I am using openblas on the AMD Epyc 'zen' cpus. To install it I simply did make TARGET=ZEN
I have a system with 2x 7601 (i.e. 2 x32 cores) and I can run across all cores and get an ok GFLOPS number from DGEMM using export OMP_NUM_THREADS=64
But I am now trying to pin it to a smaller set of cores, just 2 cores, with 1 core on 1 socket and the second core on the other socket. So I set
1) export OMP_NUM_THREADS=2 export GOMP_CPU_AFFINITY="0 32" but it always dumps the 2 threads on to the first 2 cores.
2) I have logged out, logged back in and tried export OMP_NUM_THREADS=2 numactl -C 0,31 ./mt-dgemm but again it dumps them onto cores 0 and 1
3) I have logged out, logged back in and tried export OMP_NUM_THREADS=2 taskset-c 0,31 ./mt-dgemm but again it dumps them onto cores 0 and 1
But if I try just a single core, OMP_NUM_THREADS=1 and then do a taskset or numactl and change the core ID to 4 or 8 or 52 or whatever it then successfully pins that single thread to the core that I requested it to.

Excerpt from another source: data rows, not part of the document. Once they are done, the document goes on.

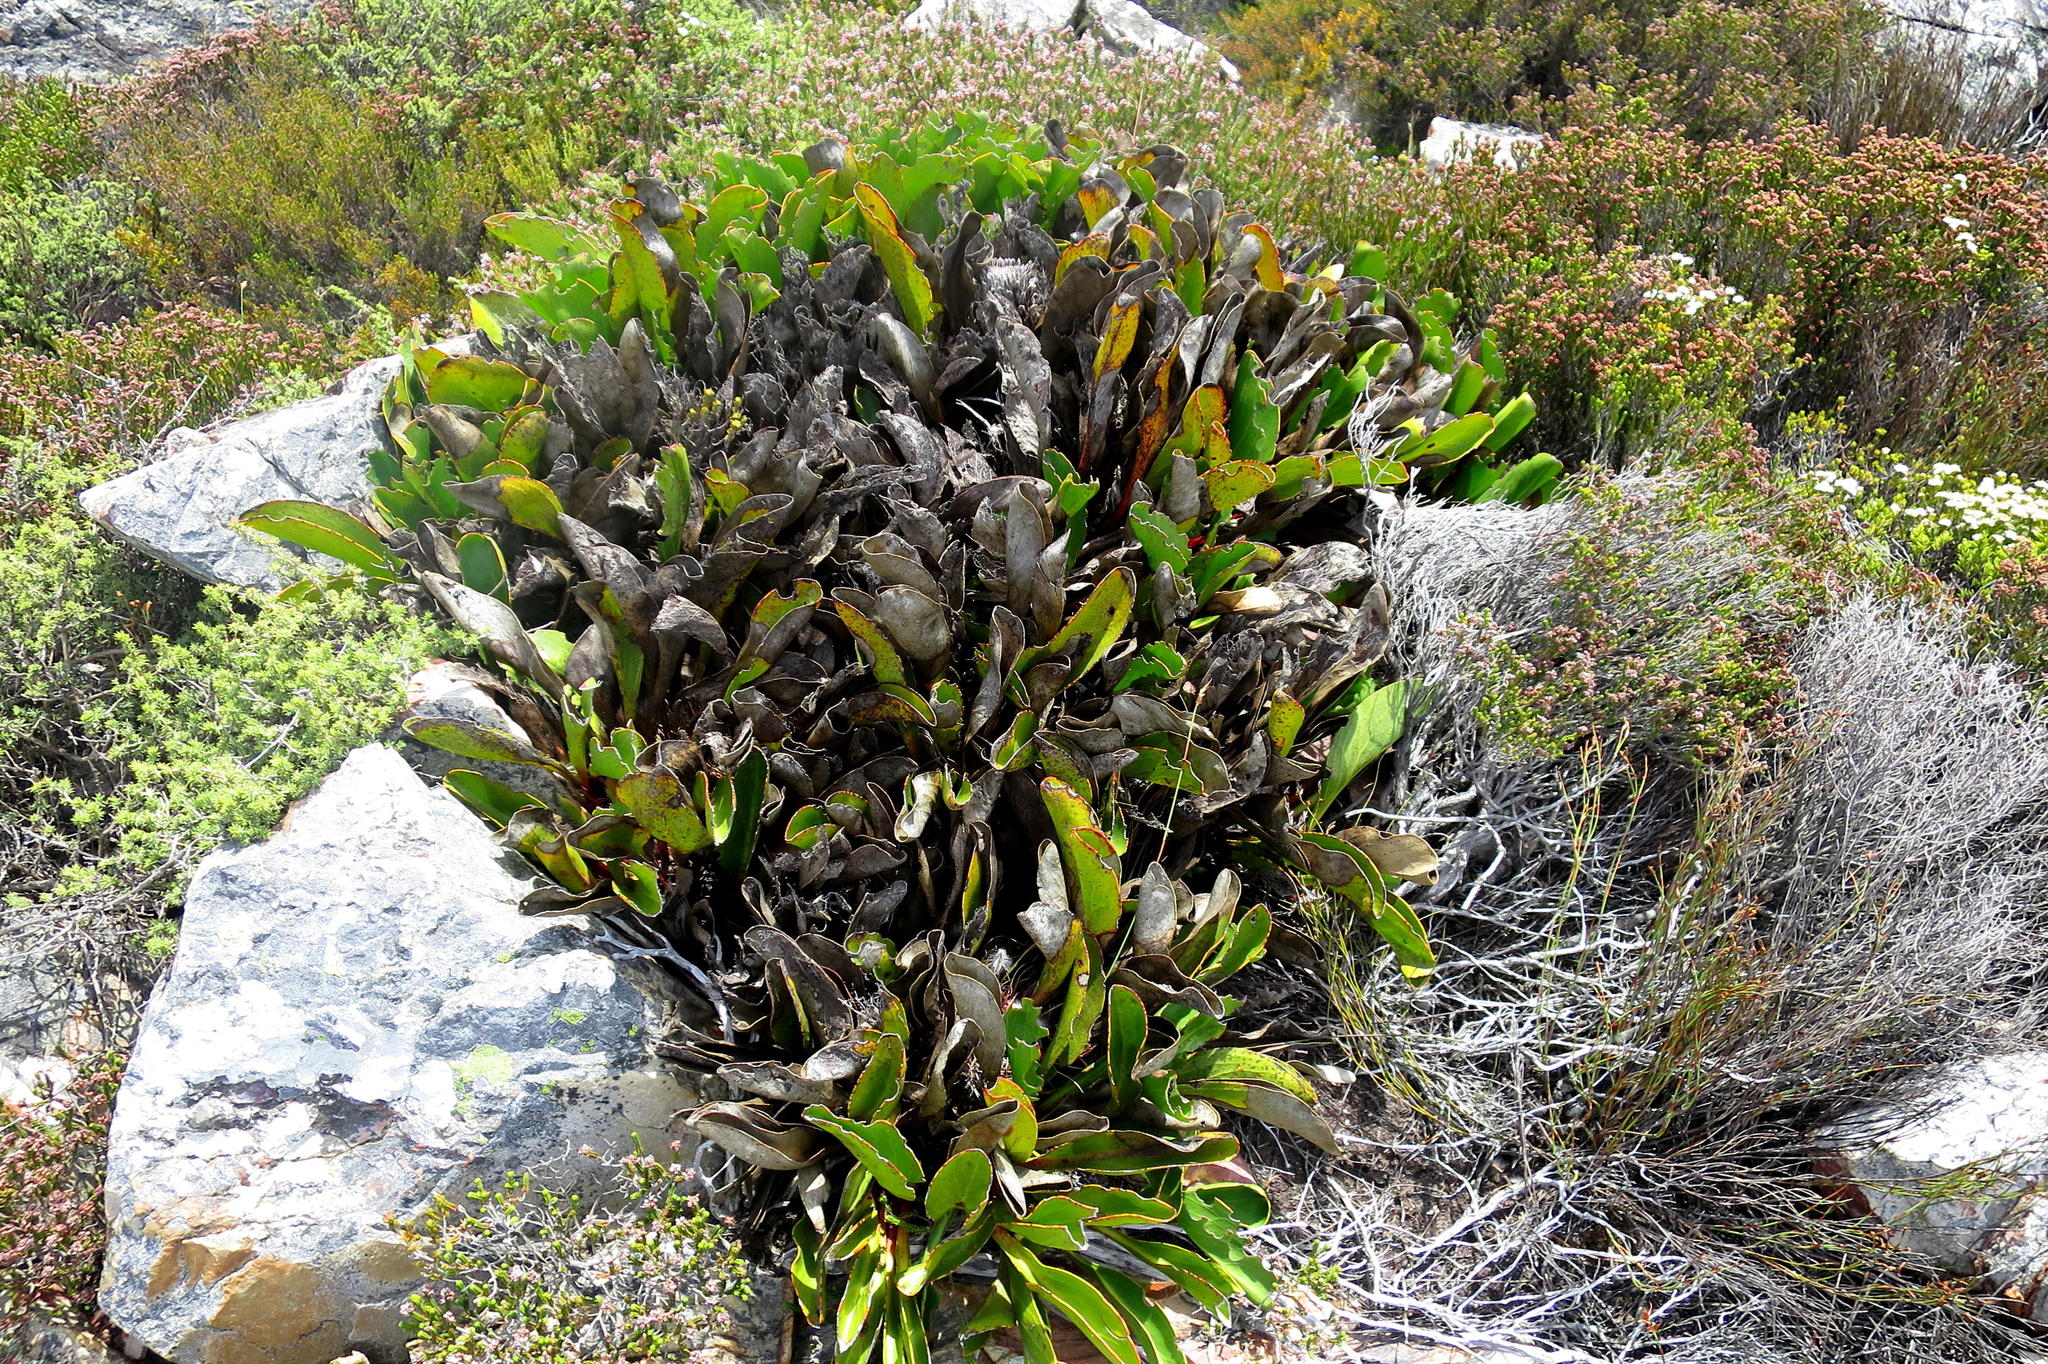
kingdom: Plantae
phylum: Tracheophyta
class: Magnoliopsida
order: Proteales
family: Proteaceae
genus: Protea
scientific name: Protea pruinosa
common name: Frosted sugarbush
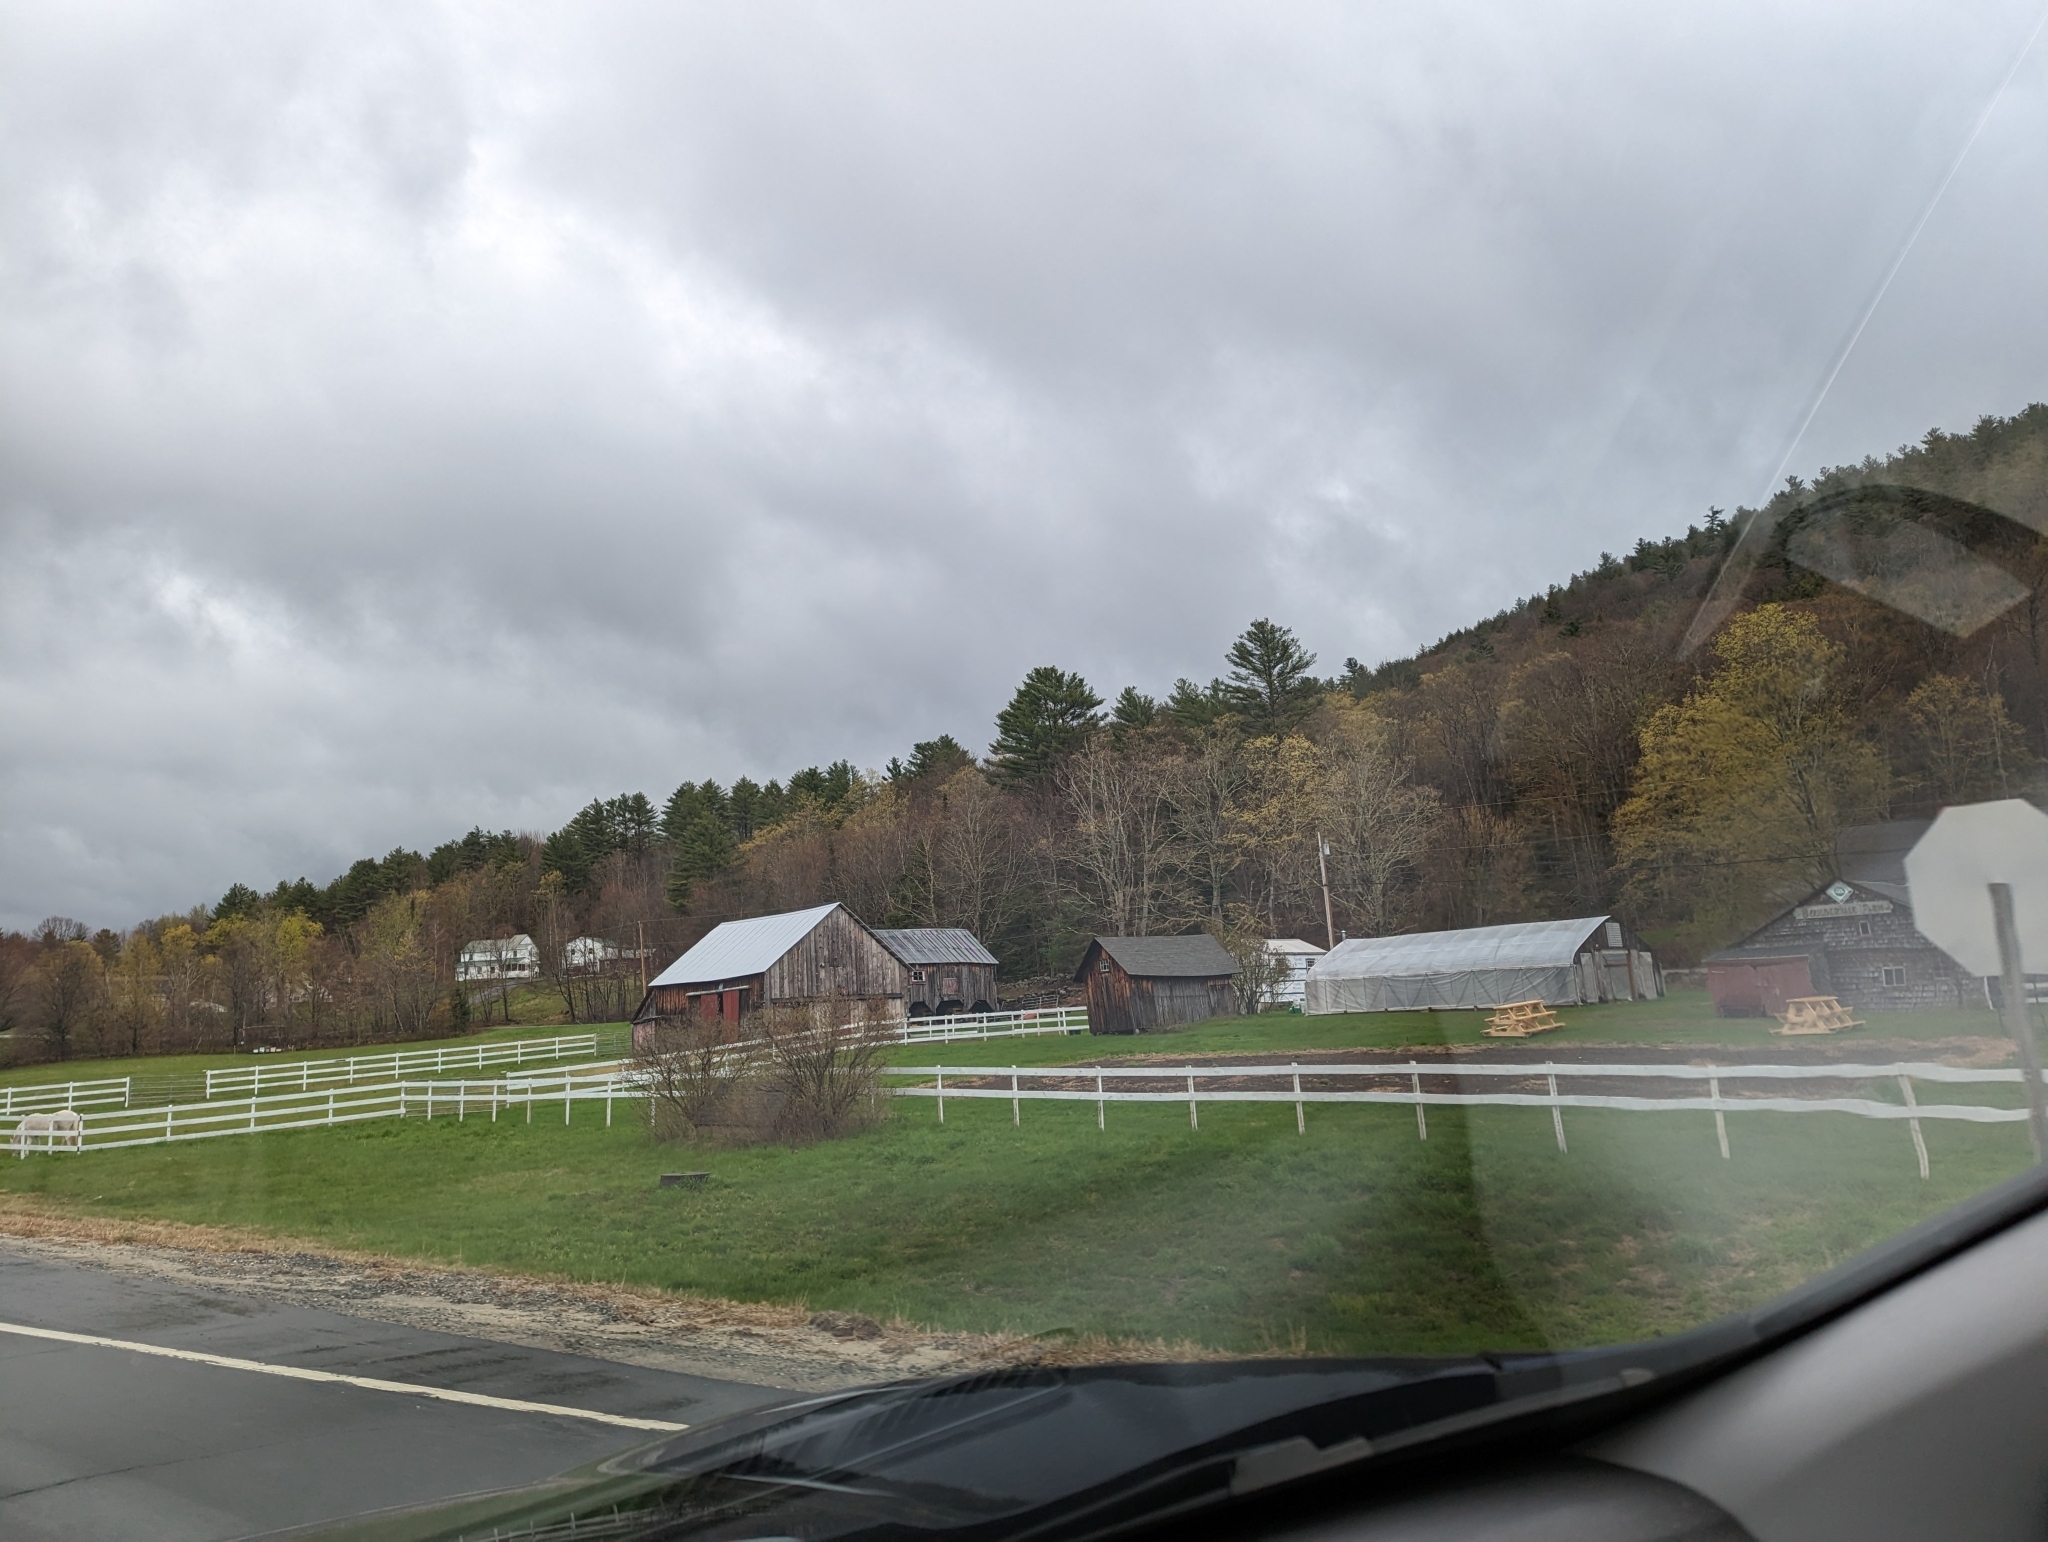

Does anyone know what I am doing wrong when I try to pin 2 or more cores to specific CPU ids?
Many thanks!
(I am using CentOS 7.4 with GCC 7.2)
To answer my own question, when building openblas use the NO_AFFINITY=1 flag to disable the automatic affinity witnessed above. Thus;
make TARGET=zen NO_AFFINITY=1